Passage to read |
* * * * * * *

I am hoping it doesn't rain for a while. I have a friend coming over to visit me at the end of the week and we have plans of hitting the pool.


----------



## LMD84 (Jun 28, 2011)

ok it was crazy hot last night! so hot me and hubby slept downstairs because it was a touch cooler! lol!


----------



## Anneri (Jun 28, 2011)

In my bedroom it was 26,5C (80F) tonight, so I feel your pain!
  	When I opened my door this morning, my neighbour came just out of his appartment in nothing than green boxers. He has the body of Danny DeVito, so - ewwwwwwwww!!!

  	Today it's going to be 36C (100F) over here. I just want to die in this heat. I'm not made for summer.


----------



## rockin (Jun 28, 2011)

That's strange, because they definitely take PayPal here in the UK.  I've paid that way myself.


----------



## katred (Jun 28, 2011)

* * * * * * *

[Collected data entries]
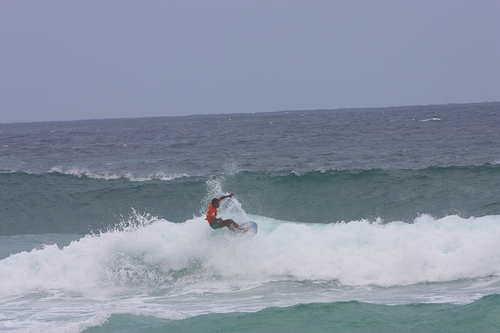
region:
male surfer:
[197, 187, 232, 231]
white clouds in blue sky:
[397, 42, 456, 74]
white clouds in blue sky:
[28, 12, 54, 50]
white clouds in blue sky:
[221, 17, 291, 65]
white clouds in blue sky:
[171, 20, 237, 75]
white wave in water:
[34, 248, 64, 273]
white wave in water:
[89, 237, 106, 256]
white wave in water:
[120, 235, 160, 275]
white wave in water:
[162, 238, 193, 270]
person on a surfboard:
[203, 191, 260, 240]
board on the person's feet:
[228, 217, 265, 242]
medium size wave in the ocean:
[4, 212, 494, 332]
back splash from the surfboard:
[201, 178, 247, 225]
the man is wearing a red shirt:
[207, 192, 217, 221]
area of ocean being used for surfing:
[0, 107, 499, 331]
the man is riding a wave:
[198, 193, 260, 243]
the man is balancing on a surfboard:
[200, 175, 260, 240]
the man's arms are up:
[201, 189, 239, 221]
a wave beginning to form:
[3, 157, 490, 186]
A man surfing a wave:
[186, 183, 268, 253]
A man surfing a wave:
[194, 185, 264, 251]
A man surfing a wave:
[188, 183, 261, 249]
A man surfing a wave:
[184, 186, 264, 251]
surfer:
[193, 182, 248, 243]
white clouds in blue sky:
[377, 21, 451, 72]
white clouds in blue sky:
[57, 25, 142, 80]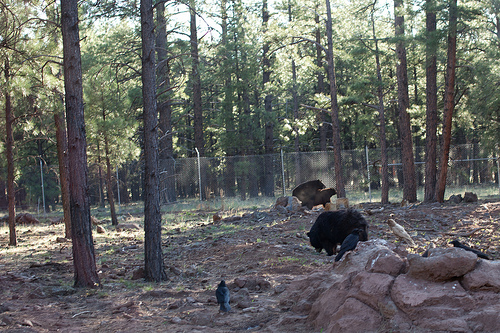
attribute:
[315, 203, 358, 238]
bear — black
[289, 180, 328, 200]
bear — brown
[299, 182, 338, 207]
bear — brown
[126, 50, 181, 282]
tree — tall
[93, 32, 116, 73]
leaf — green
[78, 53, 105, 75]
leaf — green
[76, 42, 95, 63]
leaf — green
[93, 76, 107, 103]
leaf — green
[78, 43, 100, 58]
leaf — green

* * * * * * *

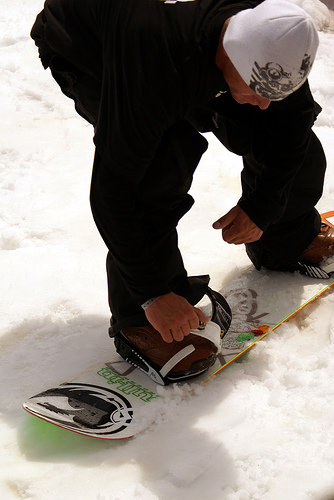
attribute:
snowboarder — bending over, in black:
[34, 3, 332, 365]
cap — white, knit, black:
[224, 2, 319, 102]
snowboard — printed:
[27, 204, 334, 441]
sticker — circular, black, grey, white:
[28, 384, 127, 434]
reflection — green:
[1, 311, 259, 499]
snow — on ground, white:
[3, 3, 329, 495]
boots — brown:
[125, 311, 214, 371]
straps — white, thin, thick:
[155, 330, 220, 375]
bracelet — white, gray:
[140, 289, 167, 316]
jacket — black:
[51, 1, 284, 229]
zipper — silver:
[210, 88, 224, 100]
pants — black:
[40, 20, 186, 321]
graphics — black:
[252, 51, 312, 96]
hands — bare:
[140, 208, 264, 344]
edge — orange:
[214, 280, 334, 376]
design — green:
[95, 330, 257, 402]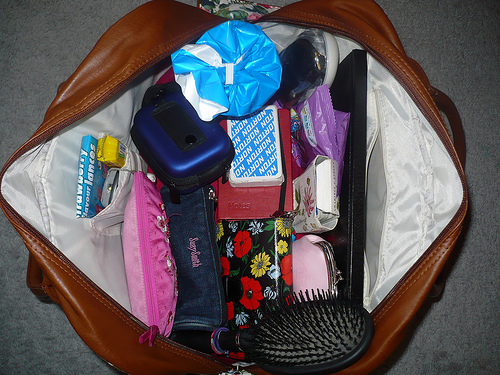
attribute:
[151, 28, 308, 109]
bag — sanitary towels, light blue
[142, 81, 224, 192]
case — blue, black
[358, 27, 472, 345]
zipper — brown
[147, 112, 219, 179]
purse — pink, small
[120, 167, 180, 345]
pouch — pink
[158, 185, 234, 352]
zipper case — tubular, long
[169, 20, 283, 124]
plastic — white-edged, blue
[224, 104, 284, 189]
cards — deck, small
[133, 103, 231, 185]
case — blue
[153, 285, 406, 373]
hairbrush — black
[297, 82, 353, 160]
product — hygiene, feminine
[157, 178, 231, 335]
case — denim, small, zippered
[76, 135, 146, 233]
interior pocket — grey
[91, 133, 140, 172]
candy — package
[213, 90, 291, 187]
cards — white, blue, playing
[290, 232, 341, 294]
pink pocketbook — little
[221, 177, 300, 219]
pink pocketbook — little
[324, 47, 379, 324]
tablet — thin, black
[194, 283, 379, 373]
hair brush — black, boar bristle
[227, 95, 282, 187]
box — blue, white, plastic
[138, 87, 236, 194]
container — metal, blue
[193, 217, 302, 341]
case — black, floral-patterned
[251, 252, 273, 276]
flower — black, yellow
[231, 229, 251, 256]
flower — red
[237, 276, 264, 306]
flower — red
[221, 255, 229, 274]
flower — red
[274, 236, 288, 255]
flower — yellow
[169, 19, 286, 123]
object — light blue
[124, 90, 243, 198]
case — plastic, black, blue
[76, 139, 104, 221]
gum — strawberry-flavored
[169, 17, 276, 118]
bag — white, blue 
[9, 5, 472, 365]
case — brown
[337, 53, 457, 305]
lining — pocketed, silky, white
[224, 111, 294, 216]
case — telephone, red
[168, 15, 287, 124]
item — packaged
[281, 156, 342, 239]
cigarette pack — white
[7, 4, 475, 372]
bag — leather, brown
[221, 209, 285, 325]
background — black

* * * * * * *

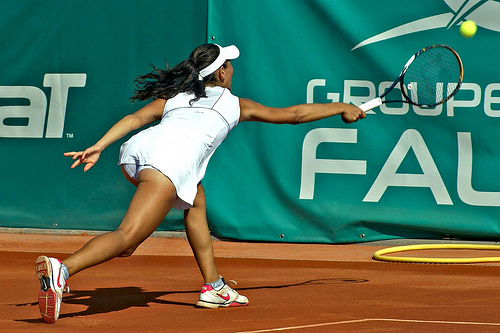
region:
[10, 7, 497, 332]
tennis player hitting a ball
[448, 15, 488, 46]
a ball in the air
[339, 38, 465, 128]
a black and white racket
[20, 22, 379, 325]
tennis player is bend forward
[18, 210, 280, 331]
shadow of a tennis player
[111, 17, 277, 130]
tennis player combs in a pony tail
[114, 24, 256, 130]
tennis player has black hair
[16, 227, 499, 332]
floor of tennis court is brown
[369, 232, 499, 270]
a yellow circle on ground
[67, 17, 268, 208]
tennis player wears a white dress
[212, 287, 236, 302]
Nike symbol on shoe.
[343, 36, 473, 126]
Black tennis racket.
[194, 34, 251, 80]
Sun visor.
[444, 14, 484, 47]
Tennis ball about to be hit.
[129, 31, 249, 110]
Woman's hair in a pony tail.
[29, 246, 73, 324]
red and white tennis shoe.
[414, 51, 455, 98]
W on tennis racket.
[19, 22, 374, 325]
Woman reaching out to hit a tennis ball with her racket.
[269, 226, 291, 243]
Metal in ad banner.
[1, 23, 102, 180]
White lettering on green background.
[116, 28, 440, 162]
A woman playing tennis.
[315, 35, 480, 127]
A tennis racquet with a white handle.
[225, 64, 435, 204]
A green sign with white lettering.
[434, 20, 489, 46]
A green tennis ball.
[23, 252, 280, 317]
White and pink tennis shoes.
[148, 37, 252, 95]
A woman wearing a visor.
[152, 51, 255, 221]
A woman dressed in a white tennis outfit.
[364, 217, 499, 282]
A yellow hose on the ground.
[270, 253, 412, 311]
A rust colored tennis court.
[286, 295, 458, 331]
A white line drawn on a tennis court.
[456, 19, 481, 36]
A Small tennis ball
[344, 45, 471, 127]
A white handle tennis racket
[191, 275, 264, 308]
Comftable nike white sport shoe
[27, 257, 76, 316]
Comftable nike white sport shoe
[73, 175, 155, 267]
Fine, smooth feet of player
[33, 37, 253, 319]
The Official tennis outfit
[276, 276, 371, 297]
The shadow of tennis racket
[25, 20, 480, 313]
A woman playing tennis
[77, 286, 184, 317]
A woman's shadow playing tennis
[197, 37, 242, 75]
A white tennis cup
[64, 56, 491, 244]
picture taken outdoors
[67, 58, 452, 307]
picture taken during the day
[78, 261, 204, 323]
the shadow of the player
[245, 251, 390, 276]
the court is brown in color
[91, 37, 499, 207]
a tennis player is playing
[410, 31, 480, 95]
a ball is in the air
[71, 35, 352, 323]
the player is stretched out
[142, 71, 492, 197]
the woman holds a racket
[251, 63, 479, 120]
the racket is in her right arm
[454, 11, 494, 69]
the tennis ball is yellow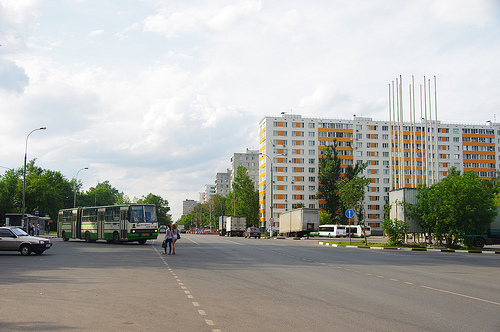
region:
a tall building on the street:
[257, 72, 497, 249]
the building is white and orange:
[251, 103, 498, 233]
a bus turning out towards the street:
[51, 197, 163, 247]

* * * * * * *

What needs to be done |
Reproduce the entire forum thread about the summer heat above, word for word.

Response box |
I am hoping it doesn't rain for a while. I have a friend coming over to visit me at the end of the week and we have plans of hitting the pool.


----------



## LMD84 (Jun 28, 2011)

ok it was crazy hot last night! so hot me and hubby slept downstairs because it was a touch cooler! lol!


----------



## Anneri (Jun 28, 2011)

In my bedroom it was 26,5C (80F) tonight, so I feel your pain!
  	When I opened my door this morning, my neighbour came just out of his appartment in nothing than green boxers. He has the body of Danny DeVito, so - ewwwwwwwww!!!

  	Today it's going to be 36C (100F) over here. I just want to die in this heat. I'm not made for summer.


----------



## rockin (Jun 28, 2011)

That's strange, because they definitely take PayPal here in the UK.  I've paid that way myself.


----------



## katred (Jun 28, 2011)